> [ACTIVITY]: Turn the items from the line containing "Please take a look at the compass" through the line containing "Shown: ° 260" into a two-column CSV with the headers item_text and answer, one row per item. Put each field in quotes with line breaks replaced by spaces, and leave out the pictures.

> [PROVIDED RECORDS]:
-- Opening Marker --
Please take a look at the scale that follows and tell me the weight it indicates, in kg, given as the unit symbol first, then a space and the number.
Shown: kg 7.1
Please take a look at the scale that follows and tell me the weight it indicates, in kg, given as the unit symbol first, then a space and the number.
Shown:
-- Closing Marker --
-- Opening Marker --
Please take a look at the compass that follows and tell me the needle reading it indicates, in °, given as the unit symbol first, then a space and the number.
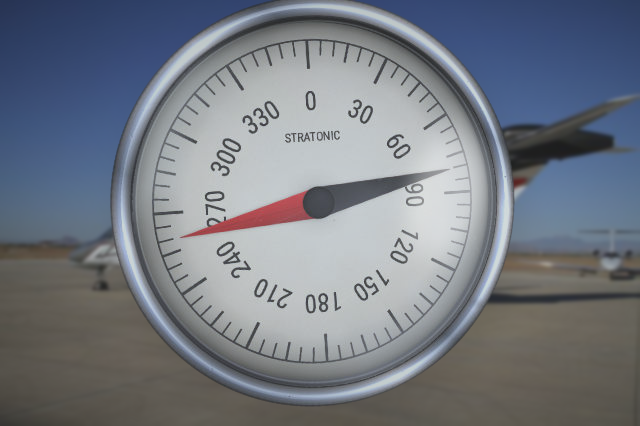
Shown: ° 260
-- Closing Marker --
> [RESPONSE]:
item_text,answer
"Please take a look at the compass that follows and tell me the needle reading it indicates, in °, given as the unit symbol first, then a space and the number. Shown:","° 260"